BEGIN Provided information
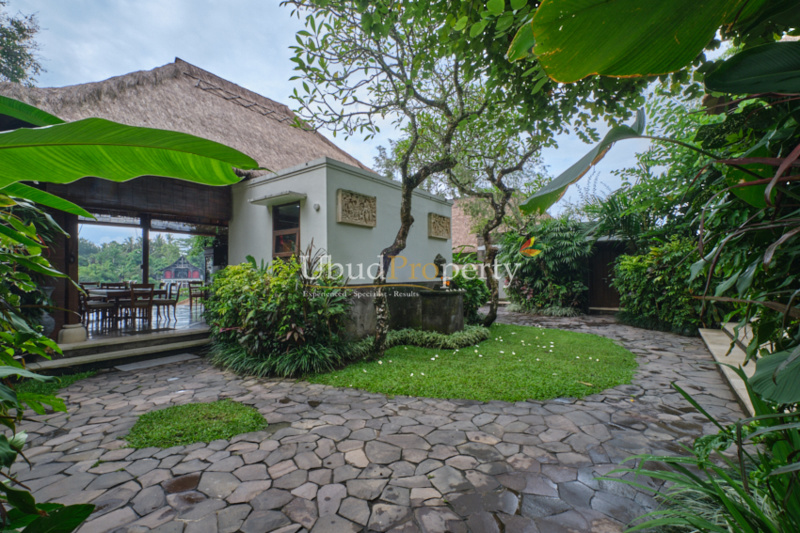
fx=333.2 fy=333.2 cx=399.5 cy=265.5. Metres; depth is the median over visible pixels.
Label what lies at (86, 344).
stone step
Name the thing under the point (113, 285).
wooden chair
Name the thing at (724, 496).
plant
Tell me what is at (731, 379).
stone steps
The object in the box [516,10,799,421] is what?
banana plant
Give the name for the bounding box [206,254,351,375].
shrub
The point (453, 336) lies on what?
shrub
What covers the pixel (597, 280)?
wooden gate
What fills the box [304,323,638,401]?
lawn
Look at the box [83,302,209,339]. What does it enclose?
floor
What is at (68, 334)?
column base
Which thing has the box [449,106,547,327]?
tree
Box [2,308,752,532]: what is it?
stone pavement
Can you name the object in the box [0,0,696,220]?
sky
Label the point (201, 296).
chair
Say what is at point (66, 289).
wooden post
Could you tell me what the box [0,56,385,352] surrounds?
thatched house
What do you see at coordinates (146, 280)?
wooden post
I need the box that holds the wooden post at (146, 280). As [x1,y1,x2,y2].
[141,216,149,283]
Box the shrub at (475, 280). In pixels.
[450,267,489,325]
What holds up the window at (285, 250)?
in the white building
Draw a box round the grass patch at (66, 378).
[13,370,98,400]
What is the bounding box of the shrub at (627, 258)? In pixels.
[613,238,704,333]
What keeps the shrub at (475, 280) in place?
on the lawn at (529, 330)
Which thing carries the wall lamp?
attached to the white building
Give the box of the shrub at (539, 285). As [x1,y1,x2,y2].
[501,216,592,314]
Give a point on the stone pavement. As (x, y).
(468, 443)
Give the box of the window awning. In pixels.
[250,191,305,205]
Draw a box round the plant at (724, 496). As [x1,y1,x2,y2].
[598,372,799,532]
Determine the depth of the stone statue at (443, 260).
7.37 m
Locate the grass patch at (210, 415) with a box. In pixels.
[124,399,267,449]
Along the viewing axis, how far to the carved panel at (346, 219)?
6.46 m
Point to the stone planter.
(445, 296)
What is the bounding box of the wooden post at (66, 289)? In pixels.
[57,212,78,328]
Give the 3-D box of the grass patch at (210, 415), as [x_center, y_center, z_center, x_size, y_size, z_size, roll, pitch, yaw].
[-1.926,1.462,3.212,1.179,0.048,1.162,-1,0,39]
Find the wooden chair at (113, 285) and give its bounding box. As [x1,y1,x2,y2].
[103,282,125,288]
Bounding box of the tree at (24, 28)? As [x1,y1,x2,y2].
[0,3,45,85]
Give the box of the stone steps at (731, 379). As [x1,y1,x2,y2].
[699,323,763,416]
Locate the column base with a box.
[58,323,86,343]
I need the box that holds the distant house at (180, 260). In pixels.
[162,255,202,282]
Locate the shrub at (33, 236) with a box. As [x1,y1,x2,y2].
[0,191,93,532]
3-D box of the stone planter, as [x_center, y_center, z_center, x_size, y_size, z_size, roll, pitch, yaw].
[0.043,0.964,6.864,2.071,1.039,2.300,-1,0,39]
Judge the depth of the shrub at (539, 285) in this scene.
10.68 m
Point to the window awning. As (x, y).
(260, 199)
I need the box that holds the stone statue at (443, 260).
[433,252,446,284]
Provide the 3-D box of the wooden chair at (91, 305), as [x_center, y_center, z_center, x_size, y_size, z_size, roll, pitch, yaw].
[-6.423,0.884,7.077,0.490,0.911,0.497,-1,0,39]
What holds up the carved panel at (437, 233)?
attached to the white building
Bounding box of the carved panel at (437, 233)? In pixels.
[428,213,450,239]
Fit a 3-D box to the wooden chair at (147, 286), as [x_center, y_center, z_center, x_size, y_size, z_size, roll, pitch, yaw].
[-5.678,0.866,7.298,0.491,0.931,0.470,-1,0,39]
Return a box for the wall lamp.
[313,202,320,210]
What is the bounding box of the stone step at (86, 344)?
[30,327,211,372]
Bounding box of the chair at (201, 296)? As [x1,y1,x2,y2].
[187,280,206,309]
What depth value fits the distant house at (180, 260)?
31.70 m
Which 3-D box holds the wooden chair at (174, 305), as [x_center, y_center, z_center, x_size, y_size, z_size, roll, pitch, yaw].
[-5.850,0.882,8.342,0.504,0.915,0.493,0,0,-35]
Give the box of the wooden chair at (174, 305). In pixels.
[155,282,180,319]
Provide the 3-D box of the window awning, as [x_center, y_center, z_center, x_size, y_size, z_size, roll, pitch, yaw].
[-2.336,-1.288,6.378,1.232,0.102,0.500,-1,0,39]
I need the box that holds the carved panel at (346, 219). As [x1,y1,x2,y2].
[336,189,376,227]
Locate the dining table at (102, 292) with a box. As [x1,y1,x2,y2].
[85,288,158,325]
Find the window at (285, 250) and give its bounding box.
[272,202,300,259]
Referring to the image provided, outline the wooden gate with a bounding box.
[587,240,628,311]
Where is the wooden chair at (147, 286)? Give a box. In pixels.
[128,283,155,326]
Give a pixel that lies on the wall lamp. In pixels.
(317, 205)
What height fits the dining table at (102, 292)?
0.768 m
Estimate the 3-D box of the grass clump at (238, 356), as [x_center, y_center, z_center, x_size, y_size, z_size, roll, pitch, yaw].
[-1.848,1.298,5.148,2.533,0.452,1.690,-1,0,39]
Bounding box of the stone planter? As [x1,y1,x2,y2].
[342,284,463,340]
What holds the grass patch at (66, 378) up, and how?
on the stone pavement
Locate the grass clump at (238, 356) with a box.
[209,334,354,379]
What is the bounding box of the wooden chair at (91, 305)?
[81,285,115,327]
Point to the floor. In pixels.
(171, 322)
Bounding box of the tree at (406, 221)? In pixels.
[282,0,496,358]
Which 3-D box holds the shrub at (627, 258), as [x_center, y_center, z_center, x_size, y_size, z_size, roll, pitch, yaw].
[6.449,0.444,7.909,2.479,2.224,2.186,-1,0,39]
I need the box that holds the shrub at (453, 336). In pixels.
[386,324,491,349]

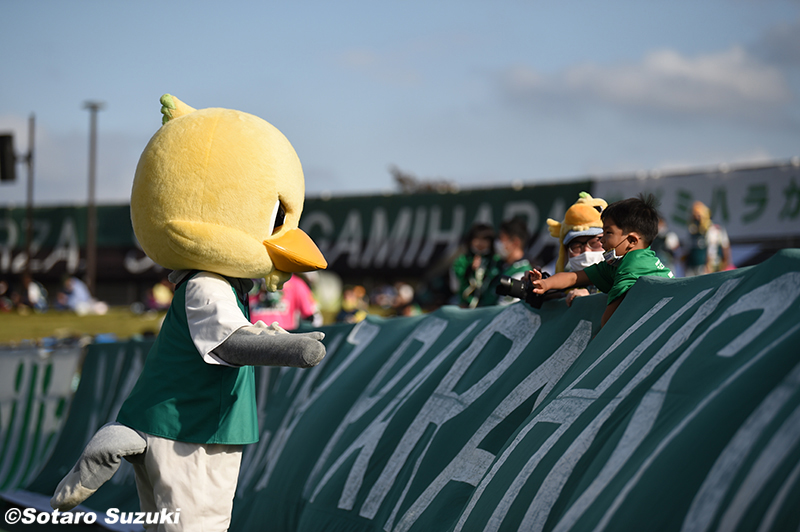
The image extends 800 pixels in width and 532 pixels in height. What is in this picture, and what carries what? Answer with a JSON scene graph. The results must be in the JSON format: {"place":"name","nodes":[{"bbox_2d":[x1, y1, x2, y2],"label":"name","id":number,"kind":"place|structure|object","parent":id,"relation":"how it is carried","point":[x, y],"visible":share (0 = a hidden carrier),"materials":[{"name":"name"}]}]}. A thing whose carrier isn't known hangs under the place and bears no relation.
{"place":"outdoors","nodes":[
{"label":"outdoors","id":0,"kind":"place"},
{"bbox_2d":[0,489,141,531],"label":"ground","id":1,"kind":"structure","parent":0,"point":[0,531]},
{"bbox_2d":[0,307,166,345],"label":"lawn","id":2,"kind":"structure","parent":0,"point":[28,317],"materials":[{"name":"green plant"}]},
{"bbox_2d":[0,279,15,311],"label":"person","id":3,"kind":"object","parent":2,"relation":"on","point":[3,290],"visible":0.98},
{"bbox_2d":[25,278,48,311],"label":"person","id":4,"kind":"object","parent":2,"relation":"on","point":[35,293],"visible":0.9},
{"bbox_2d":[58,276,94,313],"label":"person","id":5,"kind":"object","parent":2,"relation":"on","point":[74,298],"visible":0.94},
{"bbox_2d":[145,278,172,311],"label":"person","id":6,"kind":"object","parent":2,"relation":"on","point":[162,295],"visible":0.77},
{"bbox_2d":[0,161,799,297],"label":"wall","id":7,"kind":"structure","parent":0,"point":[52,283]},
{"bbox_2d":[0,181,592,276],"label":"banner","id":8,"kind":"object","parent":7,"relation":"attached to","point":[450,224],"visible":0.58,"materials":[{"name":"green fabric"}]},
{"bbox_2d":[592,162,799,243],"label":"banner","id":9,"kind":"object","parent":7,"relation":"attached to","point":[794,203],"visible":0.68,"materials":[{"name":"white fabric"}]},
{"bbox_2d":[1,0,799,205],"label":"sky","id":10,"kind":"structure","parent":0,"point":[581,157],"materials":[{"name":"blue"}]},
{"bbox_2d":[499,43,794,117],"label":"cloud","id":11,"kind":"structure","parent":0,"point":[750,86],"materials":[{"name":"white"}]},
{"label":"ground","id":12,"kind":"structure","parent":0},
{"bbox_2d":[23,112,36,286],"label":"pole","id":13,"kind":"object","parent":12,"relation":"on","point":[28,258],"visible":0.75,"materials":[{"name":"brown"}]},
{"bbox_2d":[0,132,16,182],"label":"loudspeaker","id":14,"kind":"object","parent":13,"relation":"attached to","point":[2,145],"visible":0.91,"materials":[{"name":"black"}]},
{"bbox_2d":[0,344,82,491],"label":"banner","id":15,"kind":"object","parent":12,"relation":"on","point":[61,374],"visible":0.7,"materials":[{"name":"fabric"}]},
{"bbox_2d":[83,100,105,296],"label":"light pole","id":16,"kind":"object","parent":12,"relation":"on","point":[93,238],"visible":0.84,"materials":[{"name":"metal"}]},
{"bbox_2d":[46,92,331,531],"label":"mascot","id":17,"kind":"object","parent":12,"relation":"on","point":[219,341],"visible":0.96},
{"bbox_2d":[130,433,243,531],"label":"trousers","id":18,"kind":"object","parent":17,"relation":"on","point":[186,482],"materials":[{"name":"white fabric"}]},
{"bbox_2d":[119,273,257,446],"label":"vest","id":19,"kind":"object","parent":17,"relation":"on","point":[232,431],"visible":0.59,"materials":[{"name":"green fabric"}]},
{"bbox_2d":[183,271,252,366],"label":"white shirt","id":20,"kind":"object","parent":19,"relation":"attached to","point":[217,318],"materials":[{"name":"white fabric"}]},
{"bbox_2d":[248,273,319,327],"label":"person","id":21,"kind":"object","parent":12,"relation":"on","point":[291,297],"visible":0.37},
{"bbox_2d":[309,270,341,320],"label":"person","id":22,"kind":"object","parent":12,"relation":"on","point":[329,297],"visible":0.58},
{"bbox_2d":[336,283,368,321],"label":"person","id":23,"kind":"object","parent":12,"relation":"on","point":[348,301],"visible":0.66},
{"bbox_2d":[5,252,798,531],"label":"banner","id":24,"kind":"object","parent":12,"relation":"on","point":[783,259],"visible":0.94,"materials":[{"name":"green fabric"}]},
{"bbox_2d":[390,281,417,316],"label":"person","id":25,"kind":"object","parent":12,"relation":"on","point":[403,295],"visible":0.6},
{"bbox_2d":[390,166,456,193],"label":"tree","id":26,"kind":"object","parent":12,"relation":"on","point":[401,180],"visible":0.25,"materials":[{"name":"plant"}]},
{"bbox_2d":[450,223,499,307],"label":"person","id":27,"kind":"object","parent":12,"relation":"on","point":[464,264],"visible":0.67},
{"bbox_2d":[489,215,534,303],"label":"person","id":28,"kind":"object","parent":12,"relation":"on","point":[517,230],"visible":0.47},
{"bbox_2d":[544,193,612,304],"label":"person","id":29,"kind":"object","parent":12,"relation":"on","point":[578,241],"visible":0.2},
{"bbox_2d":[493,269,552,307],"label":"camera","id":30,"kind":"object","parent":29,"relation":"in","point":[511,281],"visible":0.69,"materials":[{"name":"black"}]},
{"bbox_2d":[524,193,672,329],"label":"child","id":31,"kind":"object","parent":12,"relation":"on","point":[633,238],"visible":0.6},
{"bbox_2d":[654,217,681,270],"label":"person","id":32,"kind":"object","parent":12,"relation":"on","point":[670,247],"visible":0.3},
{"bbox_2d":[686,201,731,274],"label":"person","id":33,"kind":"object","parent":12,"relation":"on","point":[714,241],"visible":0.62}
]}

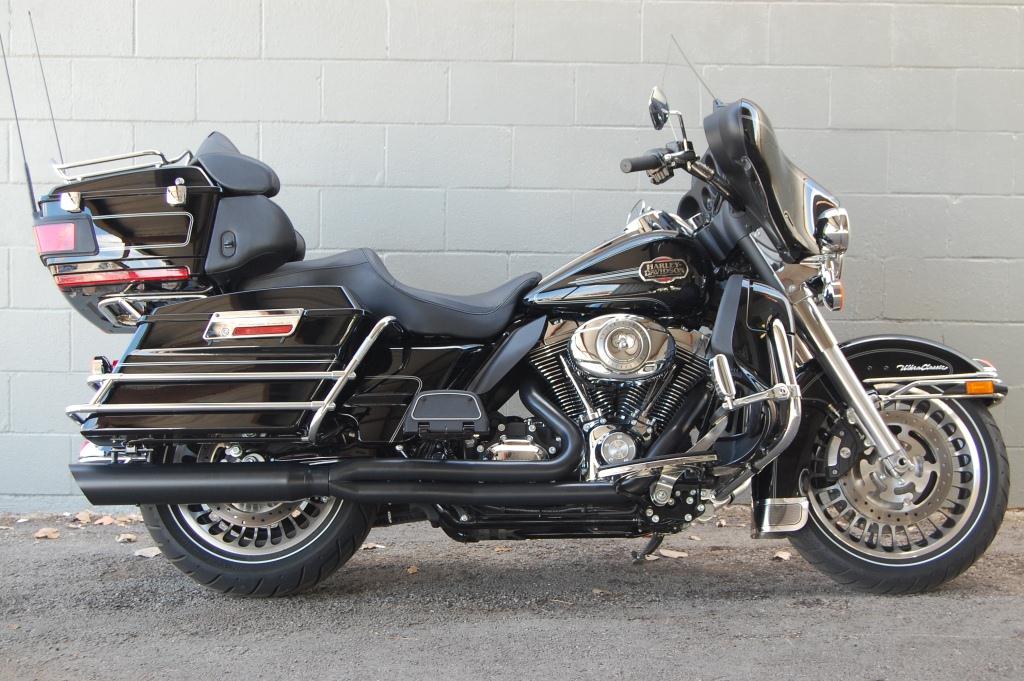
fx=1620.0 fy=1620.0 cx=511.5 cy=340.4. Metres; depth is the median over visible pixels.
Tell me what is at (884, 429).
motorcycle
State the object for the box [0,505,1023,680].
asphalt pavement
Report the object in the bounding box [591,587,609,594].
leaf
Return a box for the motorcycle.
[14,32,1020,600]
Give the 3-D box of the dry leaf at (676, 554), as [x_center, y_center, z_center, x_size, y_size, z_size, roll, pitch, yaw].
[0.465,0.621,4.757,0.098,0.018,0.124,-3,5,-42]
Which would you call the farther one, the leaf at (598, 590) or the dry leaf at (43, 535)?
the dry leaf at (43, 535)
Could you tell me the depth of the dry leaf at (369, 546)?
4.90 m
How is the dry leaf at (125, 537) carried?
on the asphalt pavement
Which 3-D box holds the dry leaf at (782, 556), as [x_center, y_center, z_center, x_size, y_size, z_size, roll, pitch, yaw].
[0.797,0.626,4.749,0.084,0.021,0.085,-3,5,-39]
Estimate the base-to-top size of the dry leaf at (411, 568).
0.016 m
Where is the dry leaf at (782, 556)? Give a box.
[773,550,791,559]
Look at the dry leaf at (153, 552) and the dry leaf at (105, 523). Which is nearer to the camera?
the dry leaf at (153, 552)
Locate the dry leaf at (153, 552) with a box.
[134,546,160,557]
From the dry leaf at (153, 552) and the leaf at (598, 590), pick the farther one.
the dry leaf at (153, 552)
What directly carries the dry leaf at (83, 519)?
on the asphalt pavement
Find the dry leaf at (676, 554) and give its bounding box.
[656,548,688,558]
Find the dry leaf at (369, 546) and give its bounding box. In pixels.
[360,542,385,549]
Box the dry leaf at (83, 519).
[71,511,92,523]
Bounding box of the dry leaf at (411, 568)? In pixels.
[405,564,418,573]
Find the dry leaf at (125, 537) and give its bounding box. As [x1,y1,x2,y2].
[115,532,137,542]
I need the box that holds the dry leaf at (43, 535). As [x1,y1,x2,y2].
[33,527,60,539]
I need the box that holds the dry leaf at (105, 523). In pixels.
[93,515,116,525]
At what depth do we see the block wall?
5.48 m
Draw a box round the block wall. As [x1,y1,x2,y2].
END Provided information
● **Task item**:
Please show the lines of the material that contain the string "median".

● **Response**:
fx=333.2 fy=333.2 cx=399.5 cy=265.5. Metres; depth is the median over visible pixels.
fx=1620.0 fy=1620.0 cx=511.5 cy=340.4. Metres; depth is the median over visible pixels.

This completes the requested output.